Activity list ->
**A)** Please reproduce the passage on pilot project design starting with "The PPG phase" and going on through "and socio-political dialogues.".
**B)** Summarize the passage on pilot project design in two sentences.
**C)** In the passage on pilot project design, what process indicator is suggested for a project that invests in techniques to increase palm oil yields?

START Page text

When designing a Production project, especially a “Pilot,” the PIF and
PPG phases should identify and provide sufficient resources to analyse the variables appropriate for the specific
commodities and components (policy, science, regulation, capacity, etc) for all of the results expected of the investments
and effort made.  This would include a blend of appropriate indicators that are oriented to expected results. If the project
invests in techniques to increase yields in palm oil, then the indicator of the result would be a time-bound yield
measurement at x months following training and a process indicator might be how the farmers feel about it on a scale
of 1 to 5, etc. The same recommendation goes for policies and structures. A pilot project needs to know (a) if the policies
are in-force and (b) are they providing the intended result. The former is applied in this project and the latter is absent.
The PPG phase should also define the means of verification and the cost and effort, or partnerships required, even for
monitoring that goes beyond the project as is common in GEF BD projects. results with a sufficient baseline to be able
to do this. If these tasks are deferred to the project implementation phase, then the time to develop the baseline must
be factored into the expectations and costs of the project keeping in mind that it could take several crop cycles or
multiple measurements at different times, such as opinion polls, statistics on fires, etc. to gauge the results.  The resulting
information will loop back to both project implementation and financial, institutional and socio-political dialogues.
(Addressed to the GEF).

END Page text
START Dataset section

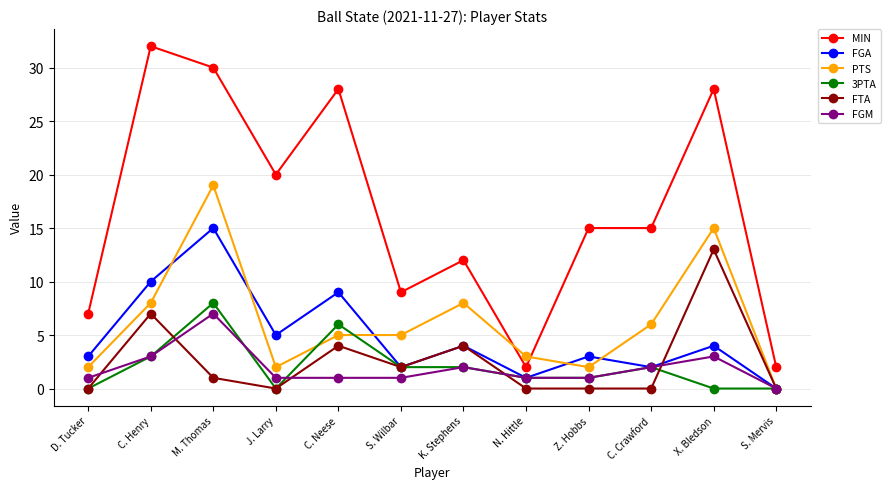

How many lines are shown in the chart?

6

END Dataset section

Expected responses ->
**A)**
The PPG phase should also define the means of verification and the cost and effort, or partnerships required, even for
monitoring that goes beyond the project as is common in GEF BD projects. results with a sufficient baseline to be able
to do this. If these tasks are deferred to the project implementation phase, then the time to develop the baseline must
be factored into the expectations and costs of the project keeping in mind that it could take several crop cycles or
multiple measurements at different times, such as opinion polls, statistics on fires, etc. to gauge the results.  The resulting
information will loop back to both project implementation and financial, institutional and socio-political dialogues.

**B)** The PIF and PPG phases of a Production project, especially a pilot, should provide enough resources to analyze the relevant variables and use result-oriented indicators, and a pilot needs to know both whether policies are in force and whether they deliver the intended result. The PPG phase should also define the means of verification and the cost, effort, or partnerships needed for monitoring, and if these tasks are deferred to implementation, the time to develop the baseline must be factored into the project's expectations and costs.

**C)** How the farmers feel about it on a scale of 1 to 5.